++++ Data records

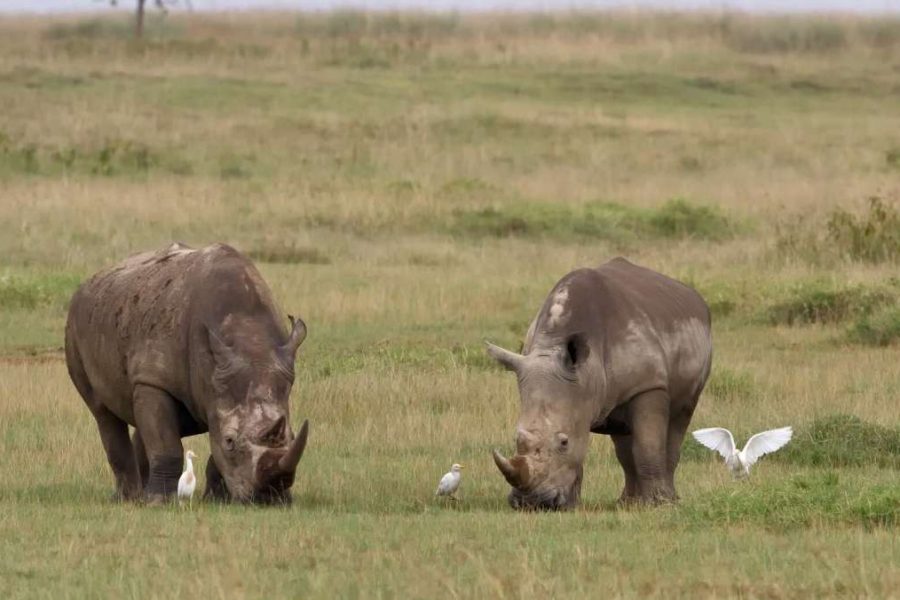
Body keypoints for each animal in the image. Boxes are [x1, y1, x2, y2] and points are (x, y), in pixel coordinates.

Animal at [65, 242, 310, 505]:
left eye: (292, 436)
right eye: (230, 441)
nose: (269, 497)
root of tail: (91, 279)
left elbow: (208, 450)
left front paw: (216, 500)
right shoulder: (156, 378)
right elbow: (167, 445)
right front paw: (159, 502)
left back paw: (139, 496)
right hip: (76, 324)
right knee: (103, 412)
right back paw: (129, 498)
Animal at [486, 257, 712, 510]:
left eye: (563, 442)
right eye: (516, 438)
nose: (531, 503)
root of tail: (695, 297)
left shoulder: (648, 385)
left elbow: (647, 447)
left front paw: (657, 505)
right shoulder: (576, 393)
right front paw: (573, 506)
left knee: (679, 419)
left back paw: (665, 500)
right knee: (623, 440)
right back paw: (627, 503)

++++++++
++++ Data records

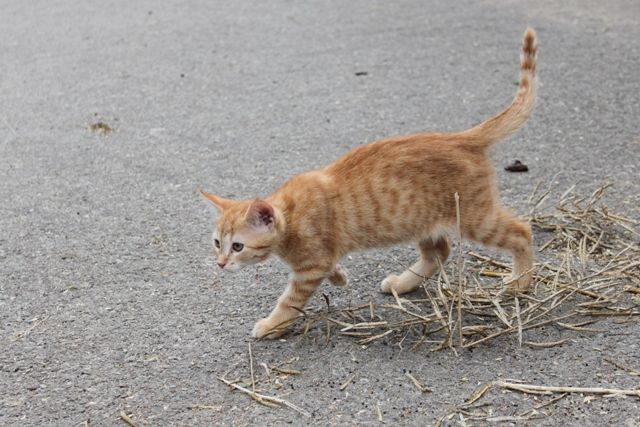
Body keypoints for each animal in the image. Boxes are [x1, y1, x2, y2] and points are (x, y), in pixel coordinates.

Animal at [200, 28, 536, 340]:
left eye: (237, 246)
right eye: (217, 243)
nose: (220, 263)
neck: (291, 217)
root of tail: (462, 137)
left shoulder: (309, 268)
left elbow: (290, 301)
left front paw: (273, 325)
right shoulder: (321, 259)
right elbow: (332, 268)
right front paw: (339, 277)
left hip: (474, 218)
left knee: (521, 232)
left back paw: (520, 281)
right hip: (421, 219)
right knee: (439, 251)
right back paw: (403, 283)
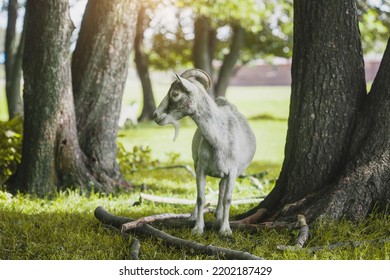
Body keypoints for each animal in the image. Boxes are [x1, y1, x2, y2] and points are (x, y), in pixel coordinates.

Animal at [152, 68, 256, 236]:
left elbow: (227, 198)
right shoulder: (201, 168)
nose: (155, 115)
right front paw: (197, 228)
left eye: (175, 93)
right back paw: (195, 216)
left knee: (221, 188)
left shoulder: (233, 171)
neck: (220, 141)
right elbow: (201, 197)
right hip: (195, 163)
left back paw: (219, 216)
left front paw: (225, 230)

++++++++

[About this exercise]
Search the data for the string "tail" and copy out every line where it is found.

[Written response]
root of tail: (91, 279)
root of tail: (695, 297)
root of tail: (462, 137)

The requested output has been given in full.